▸ **THE TASK**:
Decide whether each statement below agrees with the forum thread on gravlax and shiosake, answering yes or no and quoting the deciding words of the thread. (a) Sugar goes into the brine for gravlax. (b) Shiosake is eaten without cooking. (c) The salmon for shiosake is pressed while it cures.

# Gravlax and shiosake, what’s the diff?



## JustJoel (Apr 13, 2018)

I’ve been craving a Japanese breakfast lately. You know, with white rice and pickles, miso soup, maybe a soft-boiled egg. 

And fish. Usually salmon. Usually salted, and cured for a couple of days in the fridge wrapped in paper towels, and not pressed. The only other “seasoning” is a bit of sake brushed on the fillet’s flesh before salting.

I’m sure I needn’t explain gravlax, but it’s basically the same process as above, except the for the addition of other flavors like dill, addition of sugar to the brine, and the curing time. And gravlax can be (should be) eaten without cooking it, while shiosake is grilled, broiled or baked. (Shiosake means, believe it or not, “salt salmon.)

While I wouldn’t serve gravlax to people who who are having a barn raising, I also wouldn’t serve shiosake at a cotillion luncheon.

So, I guess they are pretty different. I answered what was to be my own question! But indulge me, please, and share your thoughts.


----------



## CakePoet (Apr 13, 2018)

Oh  Nosehair, I forgot to post the recipe.. Shiosake, get dried out while gravlax gets cured.


----------



## JustJoel (Apr 13, 2018)

CakePoet said:


> Oh  Nosehair, I forgot to post the recipe.. Shiosake, get dried out while gravlax gets cured.


That makes sense. Both are methods of preservation, though, right?


----------



## CakePoet (Apr 13, 2018)

Yes it is. Just that it gets another texture.  I am trying to find the recipe, it on the old computer... yeah I got new one.


----------

(Saved entries)

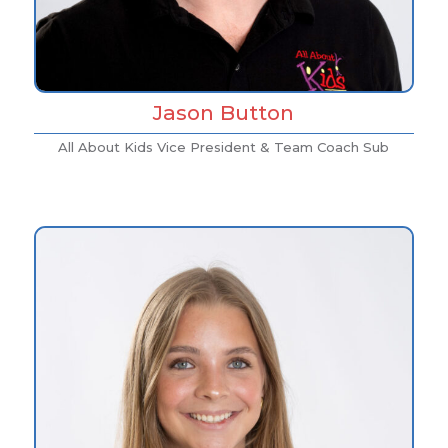
Jason Button
All About Kids Vice President & Team Coach Sub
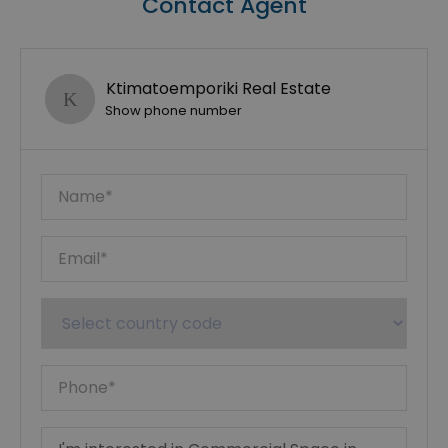
Contact Agent
Ktimatoemporiki Real Estate
Show phone number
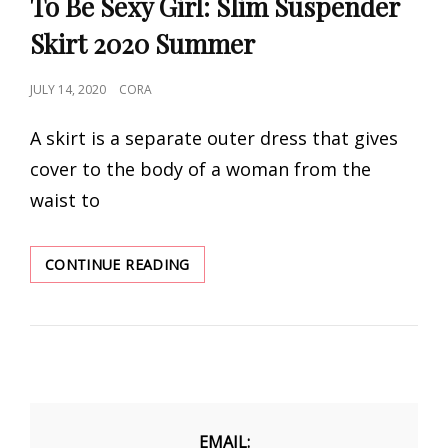
To Be Sexy Girl: Slim Suspender
Skirt 2020 Summer
POSTED
JULY 14, 2020
CORA
ON
A skirt is a separate outer dress that gives
cover to the body of a woman from the
waist to
TO
CONTINUE READING
BE
SEXY
GIRL:
SLIM
SUSPENDER
SKIRT
2020
SUMMER
EMAIL:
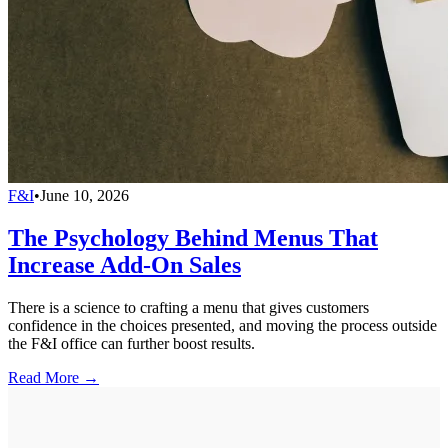
F&I
•
June 10, 2026
The Psychology Behind Menus That
Increase Add-On Sales
There is a science to crafting a menu that gives customers
confidence in the choices presented, and moving the process outside
the F&I office can further boost results.
Read More →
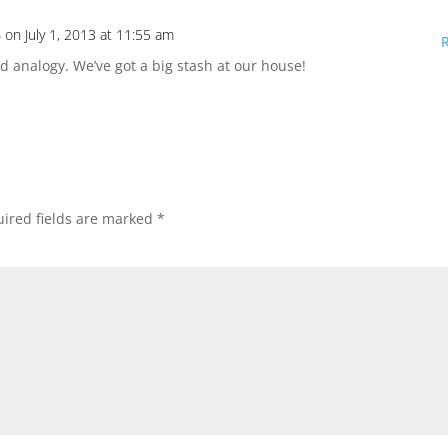
s
on July 1, 2013 at 11:55 am
id analogy. We’ve got a big stash at our house!
ired fields are marked
*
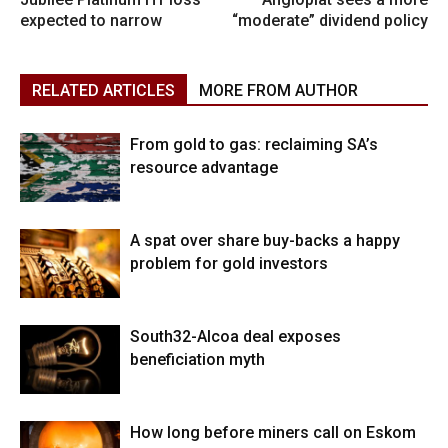
expected to narrow
“moderate” dividend policy
RELATED ARTICLES
MORE FROM AUTHOR
From gold to gas: reclaiming SA’s
resource advantage
A spat over share buy-backs a happy
problem for gold investors
South32-Alcoa deal exposes
beneficiation myth
How long before miners call on Eskom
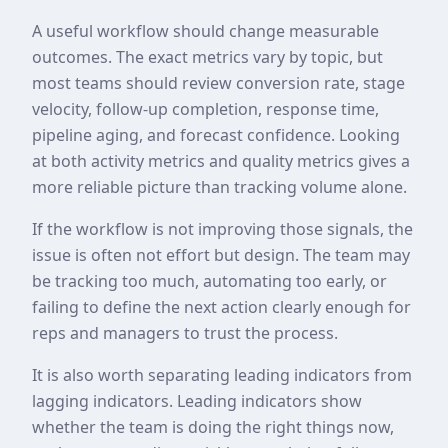
A useful workflow should change measurable
outcomes. The exact metrics vary by topic, but
most teams should review conversion rate, stage
velocity, follow-up completion, response time,
pipeline aging, and forecast confidence. Looking
at both activity metrics and quality metrics gives a
more reliable picture than tracking volume alone.
If the workflow is not improving those signals, the
issue is often not effort but design. The team may
be tracking too much, automating too early, or
failing to define the next action clearly enough for
reps and managers to trust the process.
It is also worth separating leading indicators from
lagging indicators. Leading indicators show
whether the team is doing the right things now,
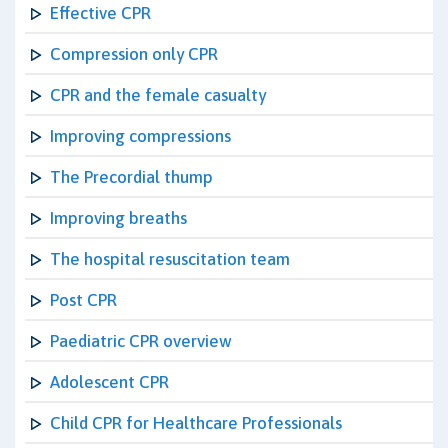
Effective CPR
Compression only CPR
CPR and the female casualty
Improving compressions
The Precordial thump
Improving breaths
The hospital resuscitation team
Post CPR
Paediatric CPR overview
Adolescent CPR
Child CPR for Healthcare Professionals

▸ **EXERCISE RESULT**:
(a) Yes: "addition of sugar to the brine"
(b) No: "while shiosake is grilled, broiled or baked"
(c) No: "and not pressed"